To do:
• 1. According to the article on the album Glaciers, what software was used to create almost the entire album?
• 2. Return the stretch of the Glaciers article from "Blue Sky Black Death chronology" through "released in 2014.", copied word for word.

Source document:
Studio album by Blue Sky Black Death
- Released: October 1, 2013
- Genre: Instrumental hip hop
- Length: 60:34
- Label: Fake Four Inc.
- Producer: Blue Sky Black Death

Blue Sky Black Death chronology
| Noir (2011) | Glaciers (2013) |  |

= Glaciers (album) =

Glaciers is a studio album by American hip hop production duo Blue Sky Black Death. It was released by Fake Four Inc. in 2013. The chopped and screwed version of the album, titled Glaciers Melted, was released in 2014.

==Production==
Most songs of the album have runtimes over 10 minutes; the idea derives from a 13-minute song the duo made back in 2012. The album was almost entirely created using the ACID Pro 2.0 software. It features guest appearances from Child Actor, Lotte Kestner, and JMSN. The cover was designed by tattoo artist MxM (Maxime Büchi).

==Critical reception==
Michael Scala of Prefix called it Blue Sky Black Death's "most grandiose, cumulative opus". Michael Berry of Seattle Weekly said: "While it sustains multiple listens, it's unclear whether the layers of Glaciers will endure or recede, like its icy namesake, over the years."

Data:
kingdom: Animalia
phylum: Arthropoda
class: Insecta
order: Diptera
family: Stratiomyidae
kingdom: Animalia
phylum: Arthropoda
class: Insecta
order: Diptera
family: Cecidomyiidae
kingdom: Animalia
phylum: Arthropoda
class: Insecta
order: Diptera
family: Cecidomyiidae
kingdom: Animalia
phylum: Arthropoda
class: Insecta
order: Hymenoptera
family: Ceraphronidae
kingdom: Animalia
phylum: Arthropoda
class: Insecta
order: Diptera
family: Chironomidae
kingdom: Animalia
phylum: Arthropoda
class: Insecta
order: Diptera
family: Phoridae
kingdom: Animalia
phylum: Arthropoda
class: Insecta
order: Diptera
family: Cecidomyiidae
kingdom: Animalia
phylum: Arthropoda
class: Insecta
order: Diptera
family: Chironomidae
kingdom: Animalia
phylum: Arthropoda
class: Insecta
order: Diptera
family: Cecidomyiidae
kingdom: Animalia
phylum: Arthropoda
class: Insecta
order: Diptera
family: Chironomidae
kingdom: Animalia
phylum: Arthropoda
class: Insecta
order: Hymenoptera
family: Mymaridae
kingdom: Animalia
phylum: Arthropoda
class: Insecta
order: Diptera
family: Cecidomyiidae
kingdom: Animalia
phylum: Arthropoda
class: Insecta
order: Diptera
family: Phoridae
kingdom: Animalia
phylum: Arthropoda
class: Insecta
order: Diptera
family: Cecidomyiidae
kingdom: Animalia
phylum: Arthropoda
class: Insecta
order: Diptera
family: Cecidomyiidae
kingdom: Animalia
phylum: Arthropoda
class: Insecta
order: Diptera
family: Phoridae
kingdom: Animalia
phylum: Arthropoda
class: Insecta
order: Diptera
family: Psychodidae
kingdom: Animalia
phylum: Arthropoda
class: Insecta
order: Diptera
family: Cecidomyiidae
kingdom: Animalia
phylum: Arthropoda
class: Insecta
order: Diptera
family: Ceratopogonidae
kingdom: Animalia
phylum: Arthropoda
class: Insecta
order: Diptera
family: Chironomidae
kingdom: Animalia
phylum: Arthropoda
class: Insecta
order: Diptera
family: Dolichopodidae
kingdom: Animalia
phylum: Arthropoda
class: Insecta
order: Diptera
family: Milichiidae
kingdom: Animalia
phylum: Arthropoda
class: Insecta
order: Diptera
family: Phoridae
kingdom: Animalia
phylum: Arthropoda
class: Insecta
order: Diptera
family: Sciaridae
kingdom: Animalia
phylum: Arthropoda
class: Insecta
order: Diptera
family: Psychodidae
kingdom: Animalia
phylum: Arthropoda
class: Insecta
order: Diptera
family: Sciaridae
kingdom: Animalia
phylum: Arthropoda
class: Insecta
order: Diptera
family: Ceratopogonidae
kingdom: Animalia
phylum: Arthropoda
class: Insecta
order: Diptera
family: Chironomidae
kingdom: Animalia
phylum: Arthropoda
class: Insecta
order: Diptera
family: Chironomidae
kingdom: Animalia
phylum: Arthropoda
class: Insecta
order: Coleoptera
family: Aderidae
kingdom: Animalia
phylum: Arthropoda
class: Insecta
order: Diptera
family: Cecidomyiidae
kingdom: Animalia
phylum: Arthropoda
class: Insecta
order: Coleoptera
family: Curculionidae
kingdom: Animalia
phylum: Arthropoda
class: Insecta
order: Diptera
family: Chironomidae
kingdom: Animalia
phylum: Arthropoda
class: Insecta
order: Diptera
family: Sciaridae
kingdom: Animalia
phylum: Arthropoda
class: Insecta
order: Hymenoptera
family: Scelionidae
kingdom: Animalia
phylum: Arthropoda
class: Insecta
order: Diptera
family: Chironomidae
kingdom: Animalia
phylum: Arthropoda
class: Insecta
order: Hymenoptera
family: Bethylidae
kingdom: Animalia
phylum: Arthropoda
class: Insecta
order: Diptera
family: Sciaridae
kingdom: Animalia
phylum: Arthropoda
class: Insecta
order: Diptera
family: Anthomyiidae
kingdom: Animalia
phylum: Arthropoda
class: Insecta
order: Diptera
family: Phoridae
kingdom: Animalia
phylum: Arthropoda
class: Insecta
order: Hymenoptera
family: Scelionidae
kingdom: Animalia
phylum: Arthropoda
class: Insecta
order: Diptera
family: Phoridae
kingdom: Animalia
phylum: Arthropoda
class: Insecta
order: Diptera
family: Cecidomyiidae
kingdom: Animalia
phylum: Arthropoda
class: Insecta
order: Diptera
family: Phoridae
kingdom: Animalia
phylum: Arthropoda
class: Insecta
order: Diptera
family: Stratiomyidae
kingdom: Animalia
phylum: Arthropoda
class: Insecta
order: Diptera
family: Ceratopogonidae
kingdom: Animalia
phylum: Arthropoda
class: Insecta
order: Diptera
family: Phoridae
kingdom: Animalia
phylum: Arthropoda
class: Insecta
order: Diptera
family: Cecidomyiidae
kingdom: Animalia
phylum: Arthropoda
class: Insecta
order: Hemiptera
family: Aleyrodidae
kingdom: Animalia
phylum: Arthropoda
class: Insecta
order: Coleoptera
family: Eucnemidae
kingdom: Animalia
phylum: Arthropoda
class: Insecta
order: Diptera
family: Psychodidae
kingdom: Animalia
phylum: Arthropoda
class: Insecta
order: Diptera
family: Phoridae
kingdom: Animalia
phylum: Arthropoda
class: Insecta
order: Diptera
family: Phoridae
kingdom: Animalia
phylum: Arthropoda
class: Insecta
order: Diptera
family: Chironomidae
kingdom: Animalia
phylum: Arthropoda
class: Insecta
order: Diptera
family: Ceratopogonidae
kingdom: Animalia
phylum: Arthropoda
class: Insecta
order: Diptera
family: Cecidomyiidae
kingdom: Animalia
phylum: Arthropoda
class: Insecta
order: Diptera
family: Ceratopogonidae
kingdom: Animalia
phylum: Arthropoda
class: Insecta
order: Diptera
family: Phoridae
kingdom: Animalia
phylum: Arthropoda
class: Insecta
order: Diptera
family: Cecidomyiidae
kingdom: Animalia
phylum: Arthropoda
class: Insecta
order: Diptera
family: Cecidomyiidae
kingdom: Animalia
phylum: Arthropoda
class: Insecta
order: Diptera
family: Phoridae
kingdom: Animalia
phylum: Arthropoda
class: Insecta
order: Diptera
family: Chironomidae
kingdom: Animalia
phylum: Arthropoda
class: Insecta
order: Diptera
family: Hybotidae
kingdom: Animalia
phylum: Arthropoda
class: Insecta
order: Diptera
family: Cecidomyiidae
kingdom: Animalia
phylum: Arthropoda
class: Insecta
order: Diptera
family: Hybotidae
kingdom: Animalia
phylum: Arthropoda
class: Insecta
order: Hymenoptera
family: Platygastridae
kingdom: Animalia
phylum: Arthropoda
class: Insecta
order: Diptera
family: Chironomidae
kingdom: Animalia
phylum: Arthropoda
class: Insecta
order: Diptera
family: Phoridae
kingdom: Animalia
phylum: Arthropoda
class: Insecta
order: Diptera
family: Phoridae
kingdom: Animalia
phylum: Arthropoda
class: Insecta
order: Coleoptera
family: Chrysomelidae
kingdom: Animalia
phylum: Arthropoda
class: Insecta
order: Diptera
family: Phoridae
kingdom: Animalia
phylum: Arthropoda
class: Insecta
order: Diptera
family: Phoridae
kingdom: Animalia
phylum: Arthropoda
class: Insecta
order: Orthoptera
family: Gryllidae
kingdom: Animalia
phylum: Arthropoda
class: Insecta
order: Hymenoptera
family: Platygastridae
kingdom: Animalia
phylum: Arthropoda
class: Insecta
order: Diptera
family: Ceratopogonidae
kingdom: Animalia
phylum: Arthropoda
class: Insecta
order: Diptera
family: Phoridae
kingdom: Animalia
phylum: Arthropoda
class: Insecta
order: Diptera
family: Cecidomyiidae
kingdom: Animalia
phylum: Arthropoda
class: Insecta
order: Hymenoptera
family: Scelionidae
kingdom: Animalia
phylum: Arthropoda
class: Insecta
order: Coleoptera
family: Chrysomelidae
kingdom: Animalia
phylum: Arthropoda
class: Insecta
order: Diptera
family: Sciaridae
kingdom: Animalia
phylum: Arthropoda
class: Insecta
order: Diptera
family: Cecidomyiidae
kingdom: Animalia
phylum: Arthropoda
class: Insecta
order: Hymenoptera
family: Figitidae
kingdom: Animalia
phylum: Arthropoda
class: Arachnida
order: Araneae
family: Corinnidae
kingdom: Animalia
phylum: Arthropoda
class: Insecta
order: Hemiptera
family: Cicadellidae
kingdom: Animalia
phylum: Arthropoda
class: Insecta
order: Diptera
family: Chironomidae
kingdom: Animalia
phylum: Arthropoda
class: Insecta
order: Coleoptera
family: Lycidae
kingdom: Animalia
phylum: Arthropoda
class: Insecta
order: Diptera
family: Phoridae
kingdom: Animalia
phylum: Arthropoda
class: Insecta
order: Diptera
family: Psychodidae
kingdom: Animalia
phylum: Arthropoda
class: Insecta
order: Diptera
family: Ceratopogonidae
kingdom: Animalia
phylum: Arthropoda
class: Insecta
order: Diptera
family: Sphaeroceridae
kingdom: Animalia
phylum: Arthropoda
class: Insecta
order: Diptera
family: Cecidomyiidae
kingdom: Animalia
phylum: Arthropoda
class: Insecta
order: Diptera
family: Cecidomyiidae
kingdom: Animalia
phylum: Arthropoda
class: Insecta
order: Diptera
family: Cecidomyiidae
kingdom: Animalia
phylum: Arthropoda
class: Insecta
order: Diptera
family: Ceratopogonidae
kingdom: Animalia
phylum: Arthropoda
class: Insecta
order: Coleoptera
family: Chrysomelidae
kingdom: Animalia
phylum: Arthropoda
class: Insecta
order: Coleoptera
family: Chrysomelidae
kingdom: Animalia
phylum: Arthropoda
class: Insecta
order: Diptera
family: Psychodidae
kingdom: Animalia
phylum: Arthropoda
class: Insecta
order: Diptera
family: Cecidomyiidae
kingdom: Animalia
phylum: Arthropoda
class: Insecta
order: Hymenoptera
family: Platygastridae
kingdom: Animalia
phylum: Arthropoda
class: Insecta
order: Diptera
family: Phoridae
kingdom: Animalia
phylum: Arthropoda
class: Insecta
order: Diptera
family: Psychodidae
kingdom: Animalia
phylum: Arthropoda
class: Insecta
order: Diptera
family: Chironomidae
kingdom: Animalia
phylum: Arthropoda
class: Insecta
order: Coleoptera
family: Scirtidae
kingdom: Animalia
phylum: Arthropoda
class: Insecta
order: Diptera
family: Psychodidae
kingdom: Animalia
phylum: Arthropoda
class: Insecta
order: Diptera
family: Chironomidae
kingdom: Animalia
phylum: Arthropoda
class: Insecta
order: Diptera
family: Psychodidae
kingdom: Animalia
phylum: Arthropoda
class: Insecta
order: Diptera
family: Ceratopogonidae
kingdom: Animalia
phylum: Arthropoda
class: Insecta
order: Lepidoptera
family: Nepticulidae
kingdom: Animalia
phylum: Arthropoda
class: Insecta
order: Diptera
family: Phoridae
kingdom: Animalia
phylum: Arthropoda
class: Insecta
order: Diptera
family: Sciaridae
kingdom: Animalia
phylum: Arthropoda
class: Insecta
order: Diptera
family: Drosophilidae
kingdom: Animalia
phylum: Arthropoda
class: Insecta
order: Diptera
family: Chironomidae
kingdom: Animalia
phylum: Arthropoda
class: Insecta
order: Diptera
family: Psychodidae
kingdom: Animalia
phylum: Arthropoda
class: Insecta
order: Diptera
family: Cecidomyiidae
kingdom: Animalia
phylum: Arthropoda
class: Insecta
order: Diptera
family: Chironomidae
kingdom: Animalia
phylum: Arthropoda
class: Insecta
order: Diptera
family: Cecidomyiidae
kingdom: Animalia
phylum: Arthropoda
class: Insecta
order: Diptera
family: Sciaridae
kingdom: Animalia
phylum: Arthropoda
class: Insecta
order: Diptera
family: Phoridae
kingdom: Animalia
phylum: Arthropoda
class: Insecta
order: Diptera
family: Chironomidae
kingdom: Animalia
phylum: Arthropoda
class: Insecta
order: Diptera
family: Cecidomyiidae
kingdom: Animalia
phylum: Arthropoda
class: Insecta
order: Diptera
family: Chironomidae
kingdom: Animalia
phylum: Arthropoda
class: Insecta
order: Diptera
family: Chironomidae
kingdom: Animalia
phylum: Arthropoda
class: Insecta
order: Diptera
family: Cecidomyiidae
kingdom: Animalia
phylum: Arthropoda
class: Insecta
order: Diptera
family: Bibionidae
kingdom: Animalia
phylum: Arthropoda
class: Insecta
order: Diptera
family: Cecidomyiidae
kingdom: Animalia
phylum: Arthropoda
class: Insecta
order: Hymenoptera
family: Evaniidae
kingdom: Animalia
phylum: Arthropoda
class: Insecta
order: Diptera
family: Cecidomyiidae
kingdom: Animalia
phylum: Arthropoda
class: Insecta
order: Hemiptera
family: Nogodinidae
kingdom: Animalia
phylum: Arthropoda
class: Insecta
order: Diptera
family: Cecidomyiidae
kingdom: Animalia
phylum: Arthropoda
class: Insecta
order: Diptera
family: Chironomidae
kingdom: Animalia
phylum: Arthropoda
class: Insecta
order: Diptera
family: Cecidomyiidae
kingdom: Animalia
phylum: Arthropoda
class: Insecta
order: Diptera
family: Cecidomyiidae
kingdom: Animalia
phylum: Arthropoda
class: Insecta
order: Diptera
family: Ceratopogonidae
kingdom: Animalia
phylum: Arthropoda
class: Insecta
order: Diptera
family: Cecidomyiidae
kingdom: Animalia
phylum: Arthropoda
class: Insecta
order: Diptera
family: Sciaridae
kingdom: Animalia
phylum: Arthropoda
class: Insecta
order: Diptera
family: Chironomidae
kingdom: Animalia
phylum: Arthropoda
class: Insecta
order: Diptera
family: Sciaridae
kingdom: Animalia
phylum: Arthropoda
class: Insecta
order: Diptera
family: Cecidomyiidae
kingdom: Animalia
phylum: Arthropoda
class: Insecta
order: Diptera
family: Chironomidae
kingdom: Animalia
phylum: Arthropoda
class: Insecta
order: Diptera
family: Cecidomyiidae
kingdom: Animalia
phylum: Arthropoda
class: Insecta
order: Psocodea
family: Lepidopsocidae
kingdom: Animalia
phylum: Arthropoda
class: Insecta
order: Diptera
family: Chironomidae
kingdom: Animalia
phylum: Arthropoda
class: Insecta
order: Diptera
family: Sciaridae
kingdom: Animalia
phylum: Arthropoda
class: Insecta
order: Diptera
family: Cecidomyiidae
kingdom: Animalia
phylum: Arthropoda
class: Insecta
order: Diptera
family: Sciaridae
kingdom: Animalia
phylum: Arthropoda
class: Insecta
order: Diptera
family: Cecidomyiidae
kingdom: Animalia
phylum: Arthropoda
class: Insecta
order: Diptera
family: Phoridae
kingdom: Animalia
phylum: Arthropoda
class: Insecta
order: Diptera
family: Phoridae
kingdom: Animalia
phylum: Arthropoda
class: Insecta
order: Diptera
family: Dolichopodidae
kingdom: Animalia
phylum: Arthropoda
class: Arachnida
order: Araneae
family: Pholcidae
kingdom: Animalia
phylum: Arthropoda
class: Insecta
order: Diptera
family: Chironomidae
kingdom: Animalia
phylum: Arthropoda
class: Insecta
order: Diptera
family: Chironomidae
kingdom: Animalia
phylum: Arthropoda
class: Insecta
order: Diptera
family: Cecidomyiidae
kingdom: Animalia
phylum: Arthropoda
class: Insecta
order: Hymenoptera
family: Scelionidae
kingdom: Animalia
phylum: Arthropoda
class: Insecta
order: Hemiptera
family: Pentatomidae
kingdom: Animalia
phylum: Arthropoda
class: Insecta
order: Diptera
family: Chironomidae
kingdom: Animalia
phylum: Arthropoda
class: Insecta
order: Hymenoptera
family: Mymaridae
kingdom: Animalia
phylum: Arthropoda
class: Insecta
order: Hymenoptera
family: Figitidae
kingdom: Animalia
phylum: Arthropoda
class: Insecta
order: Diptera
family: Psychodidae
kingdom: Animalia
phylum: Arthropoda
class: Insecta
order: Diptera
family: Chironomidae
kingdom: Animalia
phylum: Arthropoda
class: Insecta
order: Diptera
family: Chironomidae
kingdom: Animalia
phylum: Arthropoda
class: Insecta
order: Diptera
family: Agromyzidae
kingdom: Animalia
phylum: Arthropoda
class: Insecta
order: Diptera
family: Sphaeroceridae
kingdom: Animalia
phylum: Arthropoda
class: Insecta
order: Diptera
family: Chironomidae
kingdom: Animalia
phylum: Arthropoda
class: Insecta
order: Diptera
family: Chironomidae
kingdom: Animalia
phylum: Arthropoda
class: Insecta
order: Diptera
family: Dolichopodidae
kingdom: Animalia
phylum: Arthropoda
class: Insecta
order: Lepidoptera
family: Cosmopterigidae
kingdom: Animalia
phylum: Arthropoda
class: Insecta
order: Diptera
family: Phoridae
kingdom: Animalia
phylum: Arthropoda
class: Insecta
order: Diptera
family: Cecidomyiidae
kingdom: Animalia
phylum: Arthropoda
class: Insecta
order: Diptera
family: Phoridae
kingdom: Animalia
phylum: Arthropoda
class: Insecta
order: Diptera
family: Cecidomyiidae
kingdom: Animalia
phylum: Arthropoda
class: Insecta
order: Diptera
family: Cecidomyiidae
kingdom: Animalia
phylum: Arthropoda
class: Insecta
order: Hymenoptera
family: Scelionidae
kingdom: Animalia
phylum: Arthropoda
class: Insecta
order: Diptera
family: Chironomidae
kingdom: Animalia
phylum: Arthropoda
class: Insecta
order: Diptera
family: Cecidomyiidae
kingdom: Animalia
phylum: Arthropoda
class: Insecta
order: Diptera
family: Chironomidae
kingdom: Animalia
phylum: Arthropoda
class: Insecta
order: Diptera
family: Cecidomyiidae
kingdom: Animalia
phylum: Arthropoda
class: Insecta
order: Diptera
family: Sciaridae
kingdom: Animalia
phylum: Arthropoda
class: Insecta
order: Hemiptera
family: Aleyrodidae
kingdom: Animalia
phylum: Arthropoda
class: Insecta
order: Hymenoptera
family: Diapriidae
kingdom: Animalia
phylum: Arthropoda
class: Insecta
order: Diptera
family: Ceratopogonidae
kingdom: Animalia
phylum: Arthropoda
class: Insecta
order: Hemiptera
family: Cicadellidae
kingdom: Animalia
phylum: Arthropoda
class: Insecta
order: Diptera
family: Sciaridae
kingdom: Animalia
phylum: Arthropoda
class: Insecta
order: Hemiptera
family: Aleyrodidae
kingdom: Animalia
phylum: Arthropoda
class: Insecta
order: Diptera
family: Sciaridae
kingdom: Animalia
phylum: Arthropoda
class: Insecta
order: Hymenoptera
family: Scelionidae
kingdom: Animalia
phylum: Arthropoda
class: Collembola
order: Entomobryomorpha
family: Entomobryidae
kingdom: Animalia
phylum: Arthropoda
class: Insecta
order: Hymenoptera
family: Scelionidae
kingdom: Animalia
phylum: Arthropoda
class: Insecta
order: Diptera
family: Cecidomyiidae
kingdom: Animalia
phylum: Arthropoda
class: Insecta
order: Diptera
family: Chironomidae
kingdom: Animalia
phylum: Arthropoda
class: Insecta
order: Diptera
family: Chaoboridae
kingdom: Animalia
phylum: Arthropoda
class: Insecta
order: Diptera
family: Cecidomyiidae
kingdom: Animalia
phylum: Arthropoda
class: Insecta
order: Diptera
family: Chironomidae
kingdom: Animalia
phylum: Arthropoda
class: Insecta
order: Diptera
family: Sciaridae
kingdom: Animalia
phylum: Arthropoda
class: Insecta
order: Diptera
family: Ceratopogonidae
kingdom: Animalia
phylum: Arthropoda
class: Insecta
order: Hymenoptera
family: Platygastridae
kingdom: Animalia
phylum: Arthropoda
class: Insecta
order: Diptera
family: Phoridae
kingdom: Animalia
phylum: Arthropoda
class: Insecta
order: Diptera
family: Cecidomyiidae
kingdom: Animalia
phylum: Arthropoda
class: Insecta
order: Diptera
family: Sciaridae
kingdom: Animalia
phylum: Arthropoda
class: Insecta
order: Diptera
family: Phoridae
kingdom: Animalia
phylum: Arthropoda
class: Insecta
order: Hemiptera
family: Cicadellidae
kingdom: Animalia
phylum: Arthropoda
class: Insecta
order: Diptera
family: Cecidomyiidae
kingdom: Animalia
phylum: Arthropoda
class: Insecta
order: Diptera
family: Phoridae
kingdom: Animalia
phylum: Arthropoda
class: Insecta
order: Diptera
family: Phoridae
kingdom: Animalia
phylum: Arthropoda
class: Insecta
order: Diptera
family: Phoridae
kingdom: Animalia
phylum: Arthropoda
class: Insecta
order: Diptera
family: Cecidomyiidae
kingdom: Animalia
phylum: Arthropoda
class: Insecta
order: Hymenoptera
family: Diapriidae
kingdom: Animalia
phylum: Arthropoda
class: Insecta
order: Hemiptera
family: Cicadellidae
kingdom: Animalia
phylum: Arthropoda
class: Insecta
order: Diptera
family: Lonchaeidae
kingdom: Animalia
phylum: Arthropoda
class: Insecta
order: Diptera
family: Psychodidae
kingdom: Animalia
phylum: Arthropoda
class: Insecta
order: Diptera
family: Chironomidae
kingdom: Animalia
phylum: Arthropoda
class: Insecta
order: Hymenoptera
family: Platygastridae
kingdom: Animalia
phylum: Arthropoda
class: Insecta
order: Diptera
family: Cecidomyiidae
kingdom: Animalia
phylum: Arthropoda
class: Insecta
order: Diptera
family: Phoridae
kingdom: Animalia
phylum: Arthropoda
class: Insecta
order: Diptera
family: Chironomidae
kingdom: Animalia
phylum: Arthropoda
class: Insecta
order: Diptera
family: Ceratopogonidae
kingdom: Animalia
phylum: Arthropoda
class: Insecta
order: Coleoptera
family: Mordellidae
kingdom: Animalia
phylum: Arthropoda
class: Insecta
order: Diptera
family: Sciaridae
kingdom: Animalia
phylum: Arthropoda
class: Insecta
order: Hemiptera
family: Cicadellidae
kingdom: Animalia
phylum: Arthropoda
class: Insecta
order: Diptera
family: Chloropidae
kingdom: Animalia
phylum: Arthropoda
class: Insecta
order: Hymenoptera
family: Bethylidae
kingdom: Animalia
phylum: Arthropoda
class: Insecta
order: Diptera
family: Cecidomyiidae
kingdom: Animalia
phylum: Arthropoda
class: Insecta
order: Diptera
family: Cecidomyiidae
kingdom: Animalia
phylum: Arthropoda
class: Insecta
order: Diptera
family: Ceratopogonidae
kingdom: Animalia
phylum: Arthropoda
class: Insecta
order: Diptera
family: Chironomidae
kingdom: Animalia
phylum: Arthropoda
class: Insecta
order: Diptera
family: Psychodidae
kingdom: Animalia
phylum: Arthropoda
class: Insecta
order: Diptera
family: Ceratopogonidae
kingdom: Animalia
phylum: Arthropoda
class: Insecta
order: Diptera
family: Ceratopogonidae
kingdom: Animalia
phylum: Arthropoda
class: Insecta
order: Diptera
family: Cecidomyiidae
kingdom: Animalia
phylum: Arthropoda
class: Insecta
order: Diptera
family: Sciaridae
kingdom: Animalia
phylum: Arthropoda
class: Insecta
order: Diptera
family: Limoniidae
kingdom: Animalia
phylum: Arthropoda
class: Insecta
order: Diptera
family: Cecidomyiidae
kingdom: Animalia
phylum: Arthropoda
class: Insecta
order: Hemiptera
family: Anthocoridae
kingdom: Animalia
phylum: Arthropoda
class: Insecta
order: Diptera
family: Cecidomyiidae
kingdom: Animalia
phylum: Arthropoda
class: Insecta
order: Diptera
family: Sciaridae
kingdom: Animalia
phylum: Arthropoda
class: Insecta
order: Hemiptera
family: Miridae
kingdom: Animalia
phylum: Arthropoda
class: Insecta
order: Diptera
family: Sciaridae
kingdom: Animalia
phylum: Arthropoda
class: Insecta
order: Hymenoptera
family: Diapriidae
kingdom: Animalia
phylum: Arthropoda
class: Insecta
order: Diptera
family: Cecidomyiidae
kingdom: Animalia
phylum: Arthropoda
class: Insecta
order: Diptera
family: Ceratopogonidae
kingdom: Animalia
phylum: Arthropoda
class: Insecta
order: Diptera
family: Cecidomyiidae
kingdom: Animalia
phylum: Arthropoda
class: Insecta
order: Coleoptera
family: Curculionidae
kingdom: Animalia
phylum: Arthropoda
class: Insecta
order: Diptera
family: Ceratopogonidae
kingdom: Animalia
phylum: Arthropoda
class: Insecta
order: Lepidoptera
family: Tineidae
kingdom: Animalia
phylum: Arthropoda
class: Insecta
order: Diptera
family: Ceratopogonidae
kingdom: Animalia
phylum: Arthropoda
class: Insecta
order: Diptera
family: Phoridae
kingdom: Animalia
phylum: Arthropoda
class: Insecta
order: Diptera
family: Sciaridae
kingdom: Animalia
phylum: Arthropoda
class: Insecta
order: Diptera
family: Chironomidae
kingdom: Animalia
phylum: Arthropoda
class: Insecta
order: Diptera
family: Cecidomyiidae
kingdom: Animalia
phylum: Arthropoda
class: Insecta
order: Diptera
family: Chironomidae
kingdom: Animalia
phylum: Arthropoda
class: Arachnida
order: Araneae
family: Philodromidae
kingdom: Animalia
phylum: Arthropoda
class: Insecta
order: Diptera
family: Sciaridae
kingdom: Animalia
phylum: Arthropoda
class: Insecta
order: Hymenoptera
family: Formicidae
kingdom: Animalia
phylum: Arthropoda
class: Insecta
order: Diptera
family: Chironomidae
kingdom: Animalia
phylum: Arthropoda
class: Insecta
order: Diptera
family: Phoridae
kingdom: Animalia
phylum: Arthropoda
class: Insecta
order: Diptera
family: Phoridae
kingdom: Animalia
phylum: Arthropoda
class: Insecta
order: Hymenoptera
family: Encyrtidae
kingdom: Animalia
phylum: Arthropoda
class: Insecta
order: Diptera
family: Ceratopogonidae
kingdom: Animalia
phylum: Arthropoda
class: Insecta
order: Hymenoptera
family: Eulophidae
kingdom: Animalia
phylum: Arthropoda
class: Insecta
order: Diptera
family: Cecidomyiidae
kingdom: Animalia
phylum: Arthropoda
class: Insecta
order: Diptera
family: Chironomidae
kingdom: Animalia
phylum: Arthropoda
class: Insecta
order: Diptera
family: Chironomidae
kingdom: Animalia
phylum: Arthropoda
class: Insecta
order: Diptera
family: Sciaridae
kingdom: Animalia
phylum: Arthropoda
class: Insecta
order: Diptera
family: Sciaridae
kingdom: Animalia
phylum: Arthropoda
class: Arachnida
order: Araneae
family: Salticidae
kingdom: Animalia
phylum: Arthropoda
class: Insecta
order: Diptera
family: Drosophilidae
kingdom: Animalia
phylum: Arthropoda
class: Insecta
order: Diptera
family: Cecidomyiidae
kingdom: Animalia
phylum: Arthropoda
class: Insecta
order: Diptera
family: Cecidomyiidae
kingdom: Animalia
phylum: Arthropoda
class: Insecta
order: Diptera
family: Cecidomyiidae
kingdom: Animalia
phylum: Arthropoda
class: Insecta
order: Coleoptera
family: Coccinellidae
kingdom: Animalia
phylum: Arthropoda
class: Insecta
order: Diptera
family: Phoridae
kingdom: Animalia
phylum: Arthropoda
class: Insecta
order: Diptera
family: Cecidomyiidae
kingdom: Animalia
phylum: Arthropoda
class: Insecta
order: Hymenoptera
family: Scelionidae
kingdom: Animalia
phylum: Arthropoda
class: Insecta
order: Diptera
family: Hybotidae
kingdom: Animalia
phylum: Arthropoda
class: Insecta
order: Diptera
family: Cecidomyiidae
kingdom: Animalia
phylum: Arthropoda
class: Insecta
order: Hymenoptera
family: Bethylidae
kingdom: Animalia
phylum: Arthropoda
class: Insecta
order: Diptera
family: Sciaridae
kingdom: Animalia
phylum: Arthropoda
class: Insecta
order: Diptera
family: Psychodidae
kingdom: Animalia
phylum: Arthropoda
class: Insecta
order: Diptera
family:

Solutions to each task:
• 1. ACID Pro 2.0

• 2.
Blue Sky Black Death chronology
| Noir (2011) | Glaciers (2013) |  |

= Glaciers (album) =

Glaciers is a studio album by American hip hop production duo Blue Sky Black Death. It was released by Fake Four Inc. in 2013. The chopped and screwed version of the album, titled Glaciers Melted, was released in 2014.